Se por um instante, observarmos a nossa volta, veremos que a liderança está presente em todos os momentos de nossas vidas. Frequentemente, há sempre alguém procurando influenciar o comportamento de uma ou outra pessoa, ou mesmo de um grupo. De alguma forma, em um ou outro momento da vida, todos procuram exercer liderança, quer seja em atividades ligadas a uma empresa, a uma instituição educacional, a uma organização pública ou mesmo no seio familiar.

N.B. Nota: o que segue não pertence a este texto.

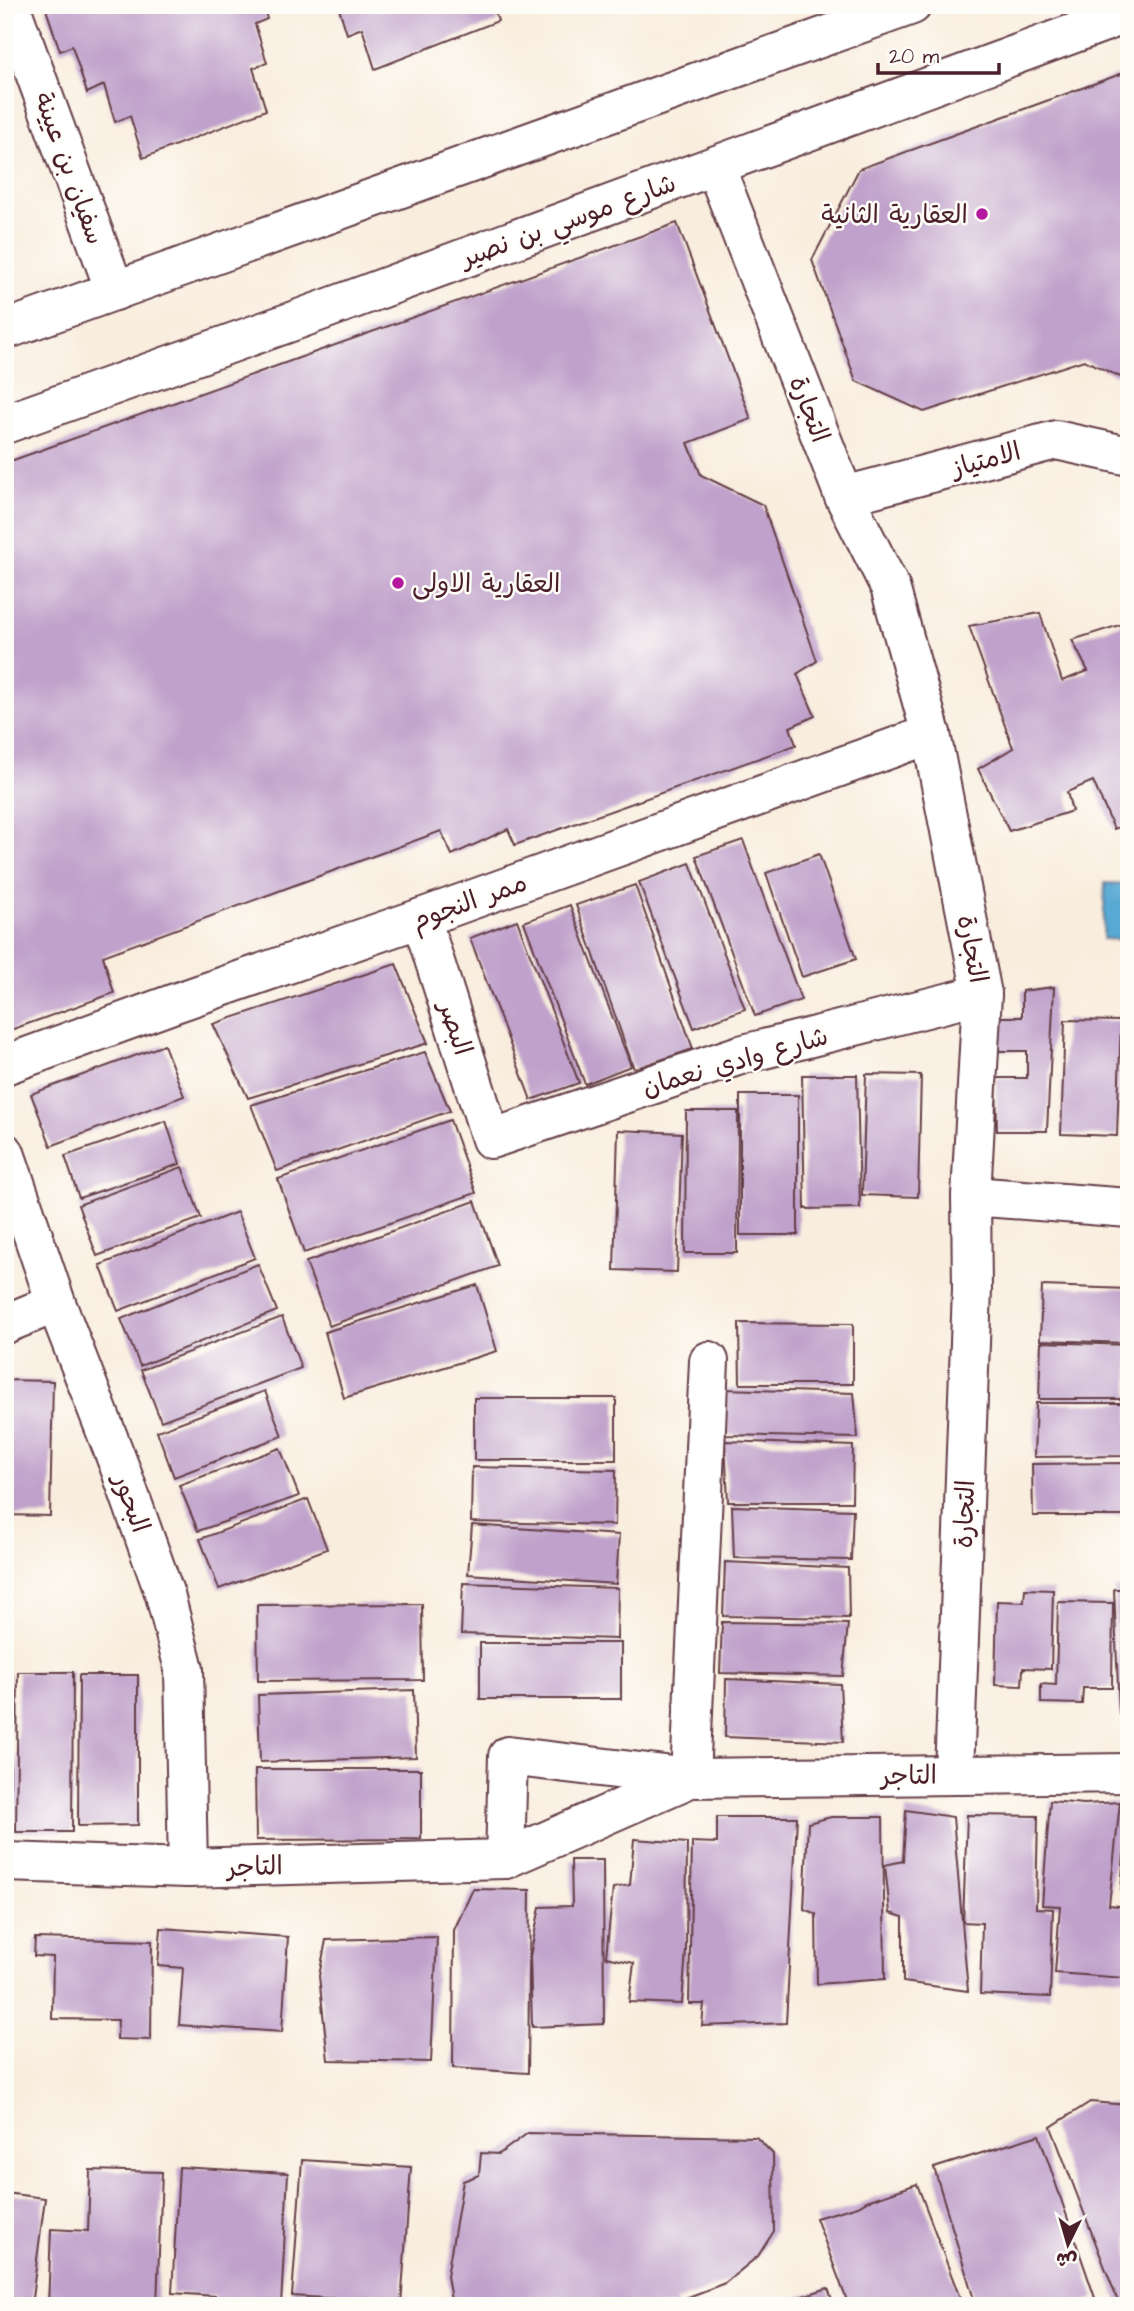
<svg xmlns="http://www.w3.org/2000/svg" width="1134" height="2311" font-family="'Architects Daughter','Playpen Sans Arabic',sans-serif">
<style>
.water{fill:#59a9d3;stroke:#52647f;stroke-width:2}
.building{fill:#c0a1cb}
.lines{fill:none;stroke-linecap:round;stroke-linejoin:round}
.street-casing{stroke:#643e46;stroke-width:42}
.secondary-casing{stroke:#643e46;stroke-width:42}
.street{stroke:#fff;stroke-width:38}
.secondary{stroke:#fff;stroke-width:38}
.poi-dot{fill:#b5179e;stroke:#fdfcf7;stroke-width:2.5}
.labels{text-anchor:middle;stroke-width:5;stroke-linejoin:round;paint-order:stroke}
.street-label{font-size:26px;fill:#4a1f2b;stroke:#fdfcf7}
.poi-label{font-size:26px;fill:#4a1f2b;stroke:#fdfcf7;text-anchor:end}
</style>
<rect width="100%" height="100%" fill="#fdfcf7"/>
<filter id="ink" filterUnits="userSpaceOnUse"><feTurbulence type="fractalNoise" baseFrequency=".0143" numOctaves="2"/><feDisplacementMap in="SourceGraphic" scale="14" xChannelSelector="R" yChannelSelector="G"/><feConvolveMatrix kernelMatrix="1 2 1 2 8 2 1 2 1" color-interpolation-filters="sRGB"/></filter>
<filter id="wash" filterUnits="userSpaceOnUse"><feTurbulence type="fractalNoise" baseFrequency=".00686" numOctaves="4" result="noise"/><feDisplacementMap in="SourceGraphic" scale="28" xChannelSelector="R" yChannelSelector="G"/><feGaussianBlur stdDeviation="1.57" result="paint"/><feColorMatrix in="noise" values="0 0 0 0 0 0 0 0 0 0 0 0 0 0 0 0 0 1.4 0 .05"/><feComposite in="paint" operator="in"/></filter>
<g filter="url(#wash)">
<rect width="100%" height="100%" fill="#f9edde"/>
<path class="water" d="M1105,883L1129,884V940L1103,939Z"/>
<g id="blocks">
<g class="building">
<path d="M56,5H263L267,19L255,24L267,63L253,68L266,110L143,158L130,116L115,122L104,85L87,93L72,46L60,51L46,9Z"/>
<path d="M338,5H493L498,21L375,69L362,28L347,34Z"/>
<path d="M1129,71V381L1084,360L924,412L856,381L812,260L859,169Z"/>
<path d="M677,223L751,419L688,443L701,475L763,505L817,661L797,674L815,716L790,727L796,745L515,845L508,829L452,855L441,831L103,956L114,993L5,1032V463Z"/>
<path d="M1040,613L1062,681L1088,671L1072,640L1129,622V823L1114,829L1093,781L1067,792L1072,811L1009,831L978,769L1013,748L969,626Z"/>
<path d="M743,840L801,1000L755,1016L696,856Z"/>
<path d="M819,854L856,959L802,977L766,873Z"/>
<path d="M690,863L745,1009L694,1028L639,882Z"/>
<path d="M635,885L693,1049L634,1069L576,905Z"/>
<path d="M570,905L631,1066L585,1084L524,922Z"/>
<path d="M517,920L579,1083L531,1100L470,938Z"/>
<path d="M396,964L428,1043L248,1098L213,1024Z"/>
<path d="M1054,987L1047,1131H997L996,1078H1027V1051H996V1017H1022V991Z"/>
<path d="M1065,1020L1121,1021L1117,1136L1061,1134Z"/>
<path d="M164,1045L184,1096L51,1146L31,1094Z"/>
<path d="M425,1052L450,1111L277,1171L251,1105Z"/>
<path d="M866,1074L921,1075L918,1197L862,1195Z"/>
<path d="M802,1075H857L860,1208L805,1209Z"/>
<rect x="740" y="1095" width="58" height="140"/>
<path d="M686,1111H738L737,1253H685Z"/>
<path d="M450,1120L476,1193L304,1253L278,1179Z"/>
<path d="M166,1121L180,1164L79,1198L65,1156Z"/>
<path d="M618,1130L682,1133L677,1272L614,1270Z"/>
<path d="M182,1167L201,1218L97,1256L78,1205Z"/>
<path d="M475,1201L498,1266L329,1326L306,1262Z"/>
<path d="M237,1212L255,1258L118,1311L100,1265Z"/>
<path d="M258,1264L277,1311L140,1366L121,1319Z"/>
<path d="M477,1285L497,1351L344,1398L325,1332Z"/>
<path d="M1042,1286L1129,1289V1343L1040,1340Z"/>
<path d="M282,1317L301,1368L161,1421L141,1370Z"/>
<path d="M739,1323L853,1324V1384H740Z"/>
<path d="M1041,1342L1129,1345V1399H1039Z"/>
<path d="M5,1380L53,1381L50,1516L5,1515Z"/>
<path d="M724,1389L854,1393L858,1438L725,1435Z"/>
<path d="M265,1391L282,1436L174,1477L157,1431Z"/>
<rect x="474" y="1398" width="142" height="62"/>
<path d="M1036,1403H1129V1456L1034,1457Z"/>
<path d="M725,1441L853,1446L852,1502H728Z"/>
<path d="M280,1448L299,1496L198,1531L179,1485Z"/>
<path d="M1129,1463V1516H1033L1032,1464Z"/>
<path d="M472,1467L616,1470L615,1525L471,1522Z"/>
<path d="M308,1499L327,1549L219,1589L200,1539Z"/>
<path d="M732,1506L853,1510L851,1560L734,1558Z"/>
<path d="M472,1525L619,1535L616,1584L468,1574Z"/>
<path d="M725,1562L848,1568L849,1618L723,1616Z"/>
<path d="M463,1583L618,1588L617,1639L461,1634Z"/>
<path d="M1025,1589L1053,1590L1051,1669L1023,1668L1022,1686L995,1685L997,1601L1024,1602Z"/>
<path d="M1114,1589H1129V1713H1119Z"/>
<path d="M1058,1602L1113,1603L1112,1688H1083L1082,1704L1041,1703V1684L1056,1685Z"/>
<path d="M422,1604L423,1680L258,1681L257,1605Z"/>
<path d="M722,1622L848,1624L843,1676L720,1673Z"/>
<rect x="480" y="1643" width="141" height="56"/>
<path d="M18,1672H73L72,1832H16Z"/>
<rect x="5" y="1673" width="5" height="154"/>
<path d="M79,1675H138V1825L78,1826Z"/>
<path d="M726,1679L840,1684L843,1742L725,1737Z"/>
<path d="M414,1690L416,1757L260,1762L258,1695Z"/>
<path d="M255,1769H421V1839L256,1840Z"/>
<path d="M1050,1801L1084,1804L1120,1802L1109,1905L1129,1907L1126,1978L1055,1973L1060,1906L1042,1905Z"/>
<path d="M906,1810L953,1817L968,1991L903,1982V1917L890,1913L885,1865L903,1861Z"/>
<path d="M967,1815L1038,1816L1036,1908L1053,1909L1050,1997L980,1994L982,1923L963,1922Z"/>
<path d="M717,1817H797L786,2023L702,2026L704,2004H689L692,1842L717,1843Z"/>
<path d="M831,1817H883L885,1979L817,1984L816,1914L804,1909L808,1823Z"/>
<path d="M1127,1818H1129V1891L1121,1890Z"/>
<path d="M634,1839L687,1843L686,1950L682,2004L629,2002L634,1963L606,1957L613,1888L630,1885Z"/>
<path d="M571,1860H603L604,2024L532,2027L530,1956L540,1907L572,1906Z"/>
<path d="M473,1889L530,1890L528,2073L453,2068L454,1930Z"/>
<path d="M5,1908H10L7,1957H5Z"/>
<path d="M161,1928L288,1937L282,2032L179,2025L183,1968L158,1966Z"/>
<path d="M437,1937L431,2062L328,2060L319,1976L326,1940Z"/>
<path d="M35,1938L152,1941L151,2040L117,2039L118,2020L52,2019L53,1957L34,1956Z"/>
<path d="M1090,2102L1129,2105V2300L1119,2304L1051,2127Z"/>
<path d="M528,2133L756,2137L773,2154L774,2231L758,2256L725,2283L675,2302L678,2306H452L447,2276L463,2181L479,2175L481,2153L499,2154Z"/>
<path d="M1039,2135L1095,2298L1074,2306H976L934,2168Z"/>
<path d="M302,2160L411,2167L401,2306H339V2299L292,2296Z"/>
<path d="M179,2167L288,2173L281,2306H214L215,2296L172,2293Z"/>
<path d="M90,2170L162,2172L157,2306H48L51,2229L88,2231Z"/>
<path d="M917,2184L963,2306H849L816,2218L858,2206L867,2201Z"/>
<path d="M5,2193L45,2198L31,2306H5Z"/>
<path d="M828,2288L834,2306H774V2305Z"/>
</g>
</g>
</g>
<g filter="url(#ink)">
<use href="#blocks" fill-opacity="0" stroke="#643e46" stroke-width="2"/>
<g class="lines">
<defs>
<g id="street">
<path d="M10,5L115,291"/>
<path d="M715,166L844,496L890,587L931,734L982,994L971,1196L972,1289L954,1774"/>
<path d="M844,496L1056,440L1129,456"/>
<path d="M421,918L491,1139L740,1055L982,994"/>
<path d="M5,1065L175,1003L421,918L931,734"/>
<path d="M5,1153L56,1303L120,1468L165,1595L184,1669L188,1868"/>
<path d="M971,1196L1129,1208"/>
<path d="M5,1324L56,1303"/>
<path d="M505,1859L508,1756L690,1778L709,1361"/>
<path d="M5,1862L188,1868L505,1859L690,1778L1129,1773"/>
</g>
<g id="secondary">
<path d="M5,330L912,5"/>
<path d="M5,424L299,319L1129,13"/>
</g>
</defs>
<use href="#street" class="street-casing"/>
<use href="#secondary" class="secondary-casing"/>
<use href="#street" class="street"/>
<use href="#secondary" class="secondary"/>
</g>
</g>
<g class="poi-dot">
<circle cx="982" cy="214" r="7"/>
<circle cx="398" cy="583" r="7"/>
</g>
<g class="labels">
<g class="street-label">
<text transform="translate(70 168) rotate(70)" y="9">سفيان بن عيينة</text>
<text transform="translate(568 220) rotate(-20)" y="9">شارع موسي بن نصير</text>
<text transform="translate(810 409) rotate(69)" y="9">التجارة</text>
<text transform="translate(986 459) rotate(-15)" y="9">الامتياز</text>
<text transform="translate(469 901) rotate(-20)" y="9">ممر النجوم</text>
<text transform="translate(973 949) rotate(79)" y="9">التجارة</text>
<text transform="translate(456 1028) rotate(72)" y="9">البصر</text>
<text transform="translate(735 1061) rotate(-16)" y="9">شارع وادي نعمان</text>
<text transform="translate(132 1503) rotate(70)" y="9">البحور</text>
<text transform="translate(964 1514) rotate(-88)" y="9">التجارة</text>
<text transform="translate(909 1775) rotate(-1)" y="9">التاجر</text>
<text transform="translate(255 1866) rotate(-2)" y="9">التاجر</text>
</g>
<g class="poi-label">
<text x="968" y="223">العقارية الثانية</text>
<text x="412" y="592" text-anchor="start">العقارية الاولى</text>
</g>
</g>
<rect width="1134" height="2311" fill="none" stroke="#fdfcf7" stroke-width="28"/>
<g transform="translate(1068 2244) rotate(185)" stroke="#fdfcf7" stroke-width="5" paint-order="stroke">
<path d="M0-5L12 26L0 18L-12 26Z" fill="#4a1f2b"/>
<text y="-10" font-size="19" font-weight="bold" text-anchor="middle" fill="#4a1f2b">ش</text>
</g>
<path d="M878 63v10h121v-10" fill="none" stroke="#4a1f2b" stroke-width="3.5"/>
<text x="889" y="63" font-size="21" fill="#4a1f2b" stroke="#fdfcf7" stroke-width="5" paint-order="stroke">20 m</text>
</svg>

A liderança, ao contrario da chefia, não pode ser estabelecida ou determinada por uma pessoa à outra. A liderança é uma condição que necessita de aceitação, de reconhecimento e adesão do liderado, à figura e as idéias do líder, é a conquista de corações e mentes. O poder que o conduz os líderes a esta condição, não emana de nomeações, mas sim dos chamados “poderes pessoais”, oriundos de seus valores, reputação, competência, dedicação, visão e empatia. É extremamente desejável, por parte das empresas, que seus gerentes também se tornem líderes. Inclusive, há inúmeros casos de sucesso onde as duas condições (chefe e líder) coexistem harmoniosamente.

Uma energia valiosa

·    Você já percebeu que as pessoas que se envolvem com trabalhos voluntários, o fazem sem receber um centavo se quer, e com a maior disposição e alegria?
·    Quantas pessoas você conhece que trocaram de trabalho, para ganhar um salário melhor, e depois se arrependeram?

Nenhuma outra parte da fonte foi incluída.